Work instructions: Rewrite the text of all the records below, changing "Treviglio" to "Bergamo" and leaving everything else as it is. Leave the picture markers out of your answer.

(Stored data entries)
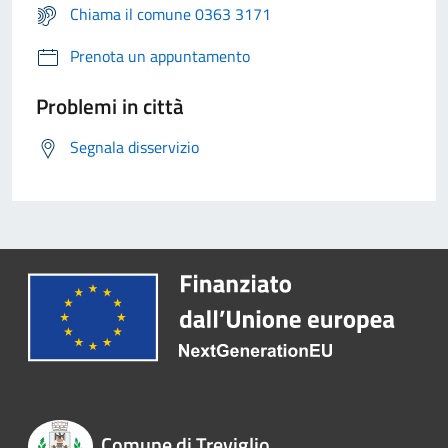
Chiama il comune 0363 3171
Prenota un appuntamento
Problemi in città
Segnala disservizio
Comune di Treviglio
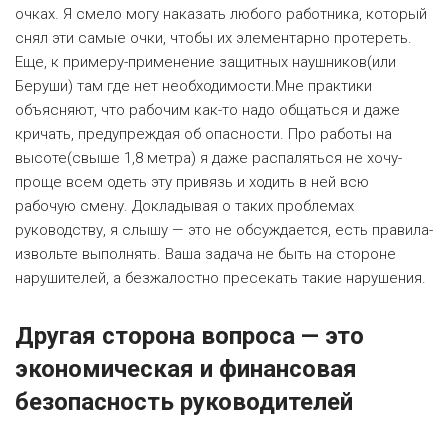
очках. Я смело могу наказать любого работника, который
снял эти самые очки, чтобы их элементарно протереть.
Еще, к примеру-применение защитных наушников(или
Беруши) там где нет необходимости.Мне практики
объясняют, что рабочим как-то надо общаться и даже
кричать, предупреждая об опасности. Про работы на
высоте(свыше 1,8 метра) я даже распаляться не хочу-
проще всем одеть эту привязь и ходить в ней всю
рабочую смену. Докладывая о таких проблемах
руководству, я слышу — это не обсуждается, есть правила-
извольте выполнять. Ваша задача не быть на стороне
нарушителей, а безжалостно пресекать такие нарушения.
Другая сторона вопроса — это
экономическая и финансовая
безопасность руководителей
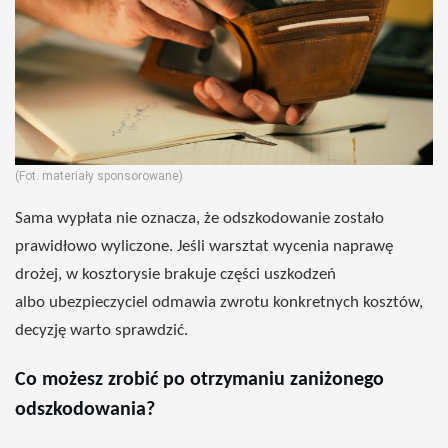
(Fot. materiały sponsorowane)
Sama wypłata nie oznacza, że odszkodowanie zostało
prawidłowo wyliczone. Jeśli warsztat wycenia naprawę
drożej, w kosztorysie brakuje części uszkodzeń
albo ubezpieczyciel odmawia zwrotu konkretnych kosztów,
decyzję warto sprawdzić.
Co możesz zrobić po otrzymaniu zaniżonego
odszkodowania?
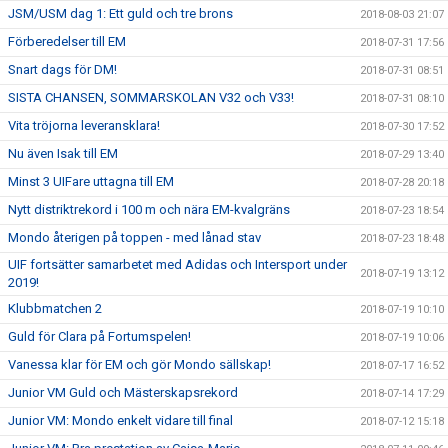
JSM/USM dag 1: Ett guld och tre brons
2018-08-03 21:07
Förberedelser till EM
2018-07-31 17:56
Snart dags för DM!
2018-07-31 08:51
SISTA CHANSEN, SOMMARSKOLAN V32 och V33!
2018-07-31 08:10
Vita tröjorna leveransklara!
2018-07-30 17:52
Nu även Isak till EM
2018-07-29 13:40
Minst 3 UIFare uttagna till EM
2018-07-28 20:18
Nytt distriktrekord i 100 m och nära EM-kvalgräns
2018-07-23 18:54
Mondo återigen på toppen - med lånad stav
2018-07-23 18:48
UIF fortsätter samarbetet med Adidas och Intersport under
2018-07-19 13:12
2019!
Klubbmatchen 2
2018-07-19 10:10
Guld för Clara på Fortumspelen!
2018-07-19 10:06
Vanessa klar för EM och gör Mondo sällskap!
2018-07-17 16:52
Junior VM Guld och Mästerskapsrekord
2018-07-14 17:29
Junior VM: Mondo enkelt vidare till final
2018-07-12 15:18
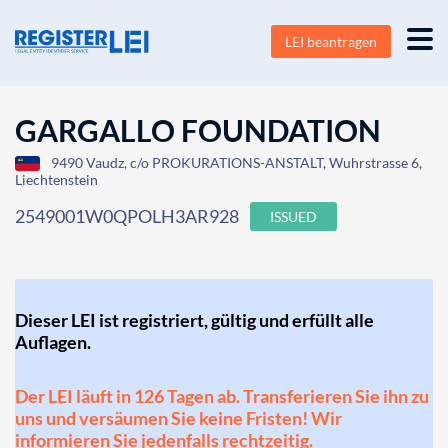
LEI beantragen
GARGALLO FOUNDATION
9490 Vaudz, c/o PROKURATIONS-ANSTALT, Wuhrstrasse 6,
Liechtenstein
2549001W0QPOLH3AR928
ISSUED
Dieser LEI ist registriert, gültig und erfüllt alle
Auflagen.
Der LEI läuft in 126 Tagen ab. Transferieren Sie ihn zu
uns und versäumen Sie keine Fristen! Wir
informieren Sie jedenfalls rechtzeitig.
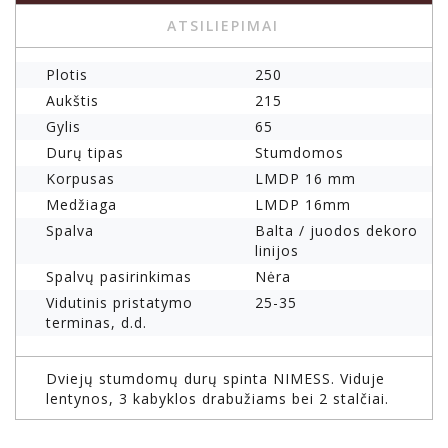
ATSILIEPIMAI
Plotis
250
Aukštis
215
Gylis
65
Durų tipas
Stumdomos
Korpusas
LMDP 16 mm
Medžiaga
LMDP 16mm
Spalva
Balta / juodos dekoro
linijos
Spalvų pasirinkimas
Nėra
Vidutinis pristatymo
25-35
terminas, d.d.
Dviejų stumdomų durų spinta NIMESS. Viduje
lentynos, 3 kabyklos drabužiams bei 2 stalčiai.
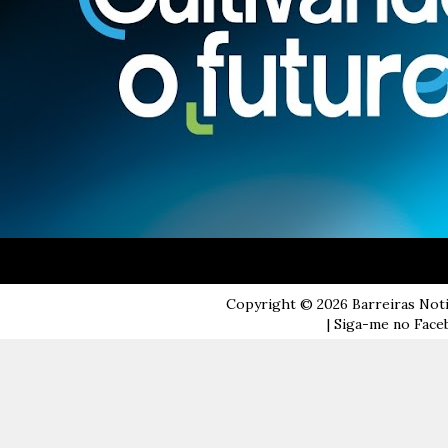
Copyright ©
2026
Barreiras Not
| Siga-me no Faceb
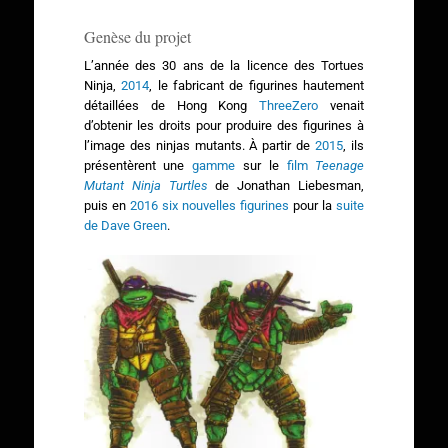
Genèse du projet
L’année des 30 ans de la licence des Tortues
Ninja,
2014
, le fabricant de figurines hautement
détaillées de Hong Kong
ThreeZero
venait
d’obtenir les droits pour produire des figurines à
l’image des ninjas mutants. À partir de
2015
, ils
présentèrent une
gamme
sur le
film
Teenage
Mutant Ninja Turtles
de Jonathan Liebesman,
puis en
2016
six nouvelles figurines
pour la
suite
de Dave Green
.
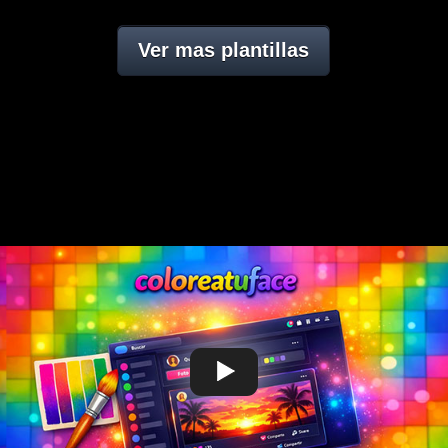
Ver mas plantillas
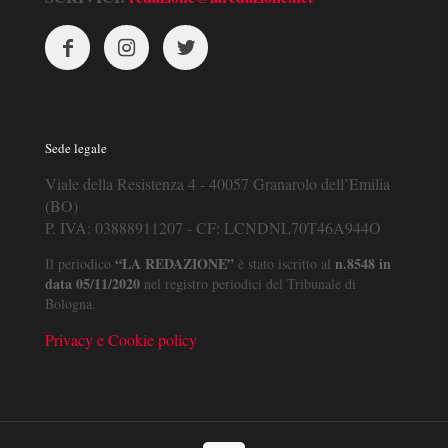
Sede legale
Viale della Resistenza 4 - 40057 Granarolo dell’Emilia
(BO)
P. IVA: 03888911207 - CF: LCNDNL70T46A944O
“LA REDAZIONE”
n.8548 in
Il periodico
è stato iscritto al
data 05/11/2020
nel registro periodici del Tribunale di
Bologna.
Privacy e Cookie policy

Written answer:
Chiama il comune 0363 3171
Prenota un appuntamento
Problemi in città
Segnala disservizio
Comune di Bergamo
очках. Я смело могу наказать любого работника, который
снял эти самые очки, чтобы их элементарно протереть.
Еще, к примеру-применение защитных наушников(или
Беруши) там где нет необходимости.Мне практики
объясняют, что рабочим как-то надо общаться и даже
кричать, предупреждая об опасности. Про работы на
высоте(свыше 1,8 метра) я даже распаляться не хочу-
проще всем одеть эту привязь и ходить в ней всю
рабочую смену. Докладывая о таких проблемах
руководству, я слышу — это не обсуждается, есть правила-
извольте выполнять. Ваша задача не быть на стороне
нарушителей, а безжалостно пресекать такие нарушения.
Другая сторона вопроса — это
экономическая и финансовая
безопасность руководителей
(Fot. materiały sponsorowane)
Sama wypłata nie oznacza, że odszkodowanie zostało
prawidłowo wyliczone. Jeśli warsztat wycenia naprawę
drożej, w kosztorysie brakuje części uszkodzeń
albo ubezpieczyciel odmawia zwrotu konkretnych kosztów,
decyzję warto sprawdzić.
Co możesz zrobić po otrzymaniu zaniżonego
odszkodowania?
JSM/USM dag 1: Ett guld och tre brons
2018-08-03 21:07
Förberedelser till EM
2018-07-31 17:56
Snart dags för DM!
2018-07-31 08:51
SISTA CHANSEN, SOMMARSKOLAN V32 och V33!
2018-07-31 08:10
Vita tröjorna leveransklara!
2018-07-30 17:52
Nu även Isak till EM
2018-07-29 13:40
Minst 3 UIFare uttagna till EM
2018-07-28 20:18
Nytt distriktrekord i 100 m och nära EM-kvalgräns
2018-07-23 18:54
Mondo återigen på toppen - med lånad stav
2018-07-23 18:48
UIF fortsätter samarbetet med Adidas och Intersport under
2018-07-19 13:12
2019!
Klubbmatchen 2
2018-07-19 10:10
Guld för Clara på Fortumspelen!
2018-07-19 10:06
Vanessa klar för EM och gör Mondo sällskap!
2018-07-17 16:52
Junior VM Guld och Mästerskapsrekord
2018-07-14 17:29
Junior VM: Mondo enkelt vidare till final
2018-07-12 15:18
LEI beantragen
GARGALLO FOUNDATION
9490 Vaudz, c/o PROKURATIONS-ANSTALT, Wuhrstrasse 6,
Liechtenstein
2549001W0QPOLH3AR928
ISSUED
Dieser LEI ist registriert, gültig und erfüllt alle
Auflagen.
Der LEI läuft in 126 Tagen ab. Transferieren Sie ihn zu
uns und versäumen Sie keine Fristen! Wir
informieren Sie jedenfalls rechtzeitig.
ATSILIEPIMAI
Plotis
250
Aukštis
215
Gylis
65
Durų tipas
Stumdomos
Korpusas
LMDP 16 mm
Medžiaga
LMDP 16mm
Spalva
Balta / juodos dekoro
linijos
Spalvų pasirinkimas
Nėra
Vidutinis pristatymo
25-35
terminas, d.d.
Dviejų stumdomų durų spinta NIMESS. Viduje
lentynos, 3 kabyklos drabužiams bei 2 stalčiai.
Copyright ©
2026
Barreiras Not
| Siga-me no Faceb
Genèse du projet
L’année des 30 ans de la licence des Tortues
Ninja,
2014
, le fabricant de figurines hautement
détaillées de Hong Kong
ThreeZero
venait
d’obtenir les droits pour produire des figurines à
l’image des ninjas mutants. À partir de
2015
, ils
présentèrent une
gamme
sur le
film
Teenage
Mutant Ninja Turtles
de Jonathan Liebesman,
puis en
2016
six nouvelles figurines
pour la
suite
de Dave Green
.
Ver mas plantillas
Sede legale
Viale della Resistenza 4 - 40057 Granarolo dell’Emilia
(BO)
P. IVA: 03888911207 - CF: LCNDNL70T46A944O
“LA REDAZIONE”
n.8548 in
Il periodico
è stato iscritto al
data 05/11/2020
nel registro periodici del Tribunale di
Bologna.
Privacy e Cookie policy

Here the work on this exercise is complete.